Requirement 1: Copy out, word for word, the stretch from "This approach reflects" through "artists across time." in the passage on collage and abstract painting.
Requirement 2: For each statement, say yes or no on whether the passage on collage and abstract painting supports it, and quote the deciding words: (a) abstract art has been central to contemporary art since the early 1900s; (b) David Ryan coined the term "Indiscipline"; (c) Emma McIntyre is a New Zealand artist.
Requirement 3: Carry the passage on collage and abstract painting forward past its last sentence.

Collage integrates the ideas of membranism and emergence by fostering a dynamic and fluid development that allows for continuous interaction, layering, and evolving meanings.
It is central to my work, engaging with notions of space, and memory. It combines Modernist principles with postmodernist elements like fragmentation, pastiche, and irony.
This approach reflects diverse perspectives, challenges fixed meanings, and aligns with postmodernism's focus on fluidity and ongoing dialogue. I consider it not merely as a technique, but as an action or a way of thinking.
By layering and collaging pictorial languages, I engage in a dialogue with artists across time.
While my approach to paintings and collages are formed by everyday life experiences, the focus remains within a realm of abstract painting, where I work within its conventions and possibilities.
The reasons I couldn't finish a painting seemed to echo the idea of the impossibility of painting, as it emerged through abstraction in the 21st century.
Abstract Art
My work is rooted in the established languages of abstract art, yet the term "abstract" originally meant to withdraw or separate. In art, it refers to works that either simplify or schematise objects, figures, or landscapes, or use forms like geometric shapes or gestural marks with no external visual source.
Associated with virtues such as order, simplicity, and spirituality, abstract art has been central to contemporary art since the early 1900s, when artists like Piet Mondrian seemed to point the way to “the abolition of painting as a craft”,[20] in so far as the skill of mimesis was no longer needed.
I explore the relevance of abstraction today by engaging with pre-modernism’s ideals of mastery and modernism’s focus on progress, while also questioning these concepts. My work emphasizes connection, hybridity and exchange, moving away from the alienation often associated with postmodernism.
This mirrors contemporary painting’s hybrid nature, blending styles like digital "cut and paste" to integrate drawing, narrative, and experimentation.
Western abstraction ranges from avant-garde's revolutionary ideas to formalism’s focus on medium. Today, abstract painting mixes these with personal explorations of memory, identity, and emotional responses.
This pluralism reflects the “Indiscipline” [21] of painting, a term coined by Rosalind Krauss describing how abstract art evolved from modernist traditions to a more experimental and hybrid approach.
An example of this is to be found in Art Historian David Ryan’s description of Fiona Rae’s paintings from the 1990’s as a “pick-and-mix”[22] look and a “patchwork of quotes” which resonates with my approach. Rae’s references touch on contemporary culture, they also engage with art history, especially American Abstract Expressionism, even if they don’t address it directly.[23]Rae reconfigures these references into a “developed collage,”[24], giving them fresh meaning and moving beyond simplistic appropriation, and ornamentation.
New Zealand artist Emma McIntyre extends this further. For McIntyre, ornamentation elevates painting from mere depiction to a dynamic stage of activity and imagination, where abstraction and figuration use gesture as both prop and performer, driven by a private narrative.[25]
There is an emerging cohort of other contemporary abstract woman painters who explore these same concerns, with an interest in pattern and ornamentation and an attraction to painting mainly defined by line.[26]
Pam Evelyn’s paintings, rich in texture, line, and colour, embody the concept of emergence by embracing uncertainty. Her works arise from the balance between intention and chance, rather than a fixed plan.

Stored rows:

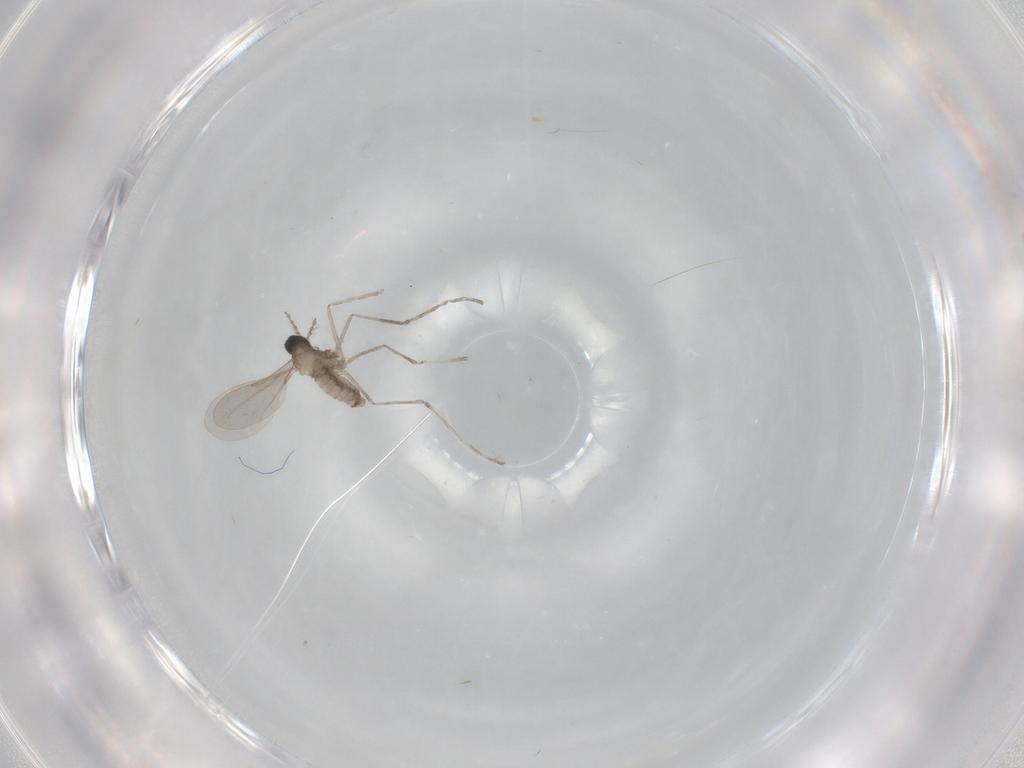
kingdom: Animalia
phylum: Arthropoda
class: Insecta
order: Diptera
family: Cecidomyiidae
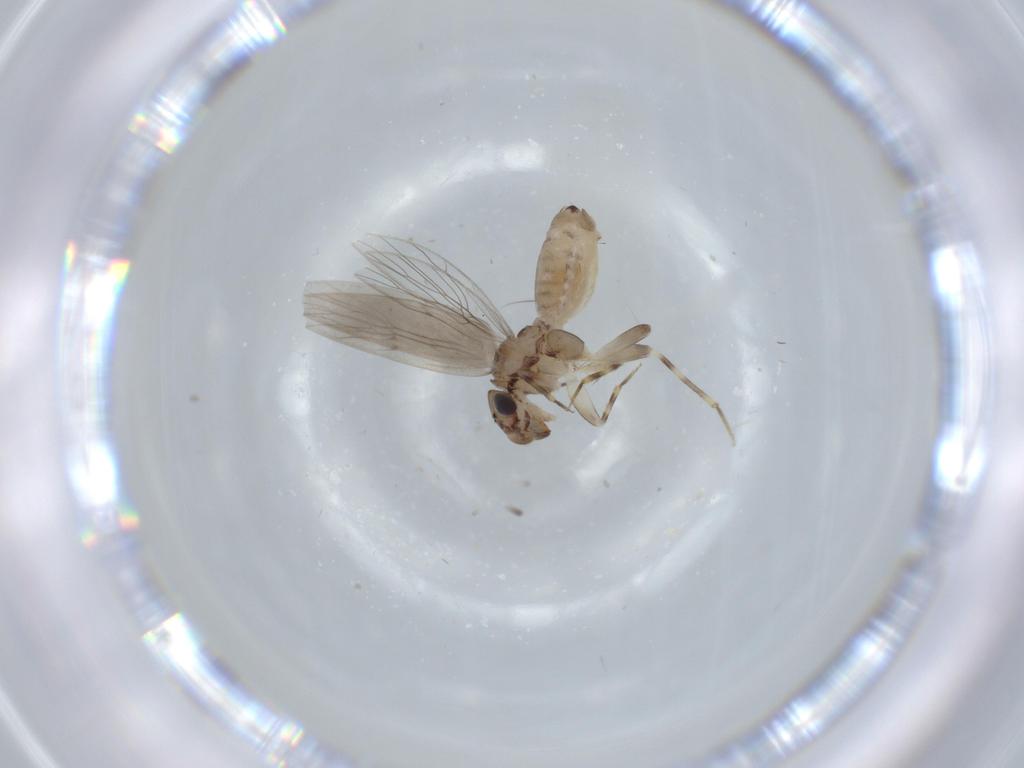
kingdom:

Task output 1:
This approach reflects diverse perspectives, challenges fixed meanings, and aligns with postmodernism's focus on fluidity and ongoing dialogue. I consider it not merely as a technique, but as an action or a way of thinking.
By layering and collaging pictorial languages, I engage in a dialogue with artists across time.

Task output 2:
(a) Yes: "abstract art has been central to contemporary art since the early 1900s"
(b) No: "a term coined by Rosalind Krauss"
(c) Yes: "New Zealand artist Emma McIntyre"

Task output 3:
Evelyn’s use of eclectic tools and collage to explore disruptions in communication and perspective reflects a dynamic coexistence of references within contemporary painting.[27]
Like me, she uses techniques to encourage spontaneity, such as turning the canvas, setting it aside, and spending time observing rather than painting.
Phoebe Unwin explores both the physical and psychological realms, relying on memory and observation rather than photographs. She captures a subject by focusing on how colours interact with form, scale, and material tension. Unwin also embraces the unpredictability of her process, allowing memory to filter visual, emotional, and sensory impressions. She paints the feeling of an experience rather than its appearance, exploring what she calls, “languages of time.”[28]
Jadé Fadojutimi is known for her large-scale paintings, which she terms "emotional landscapes."[29]Although her work is mainly abstract, it often evokes natural forms. She explores themes of identity and self-knowledge by employing grids, layers, and varied marks to convey transformation and the interplay of colour, space, and mood.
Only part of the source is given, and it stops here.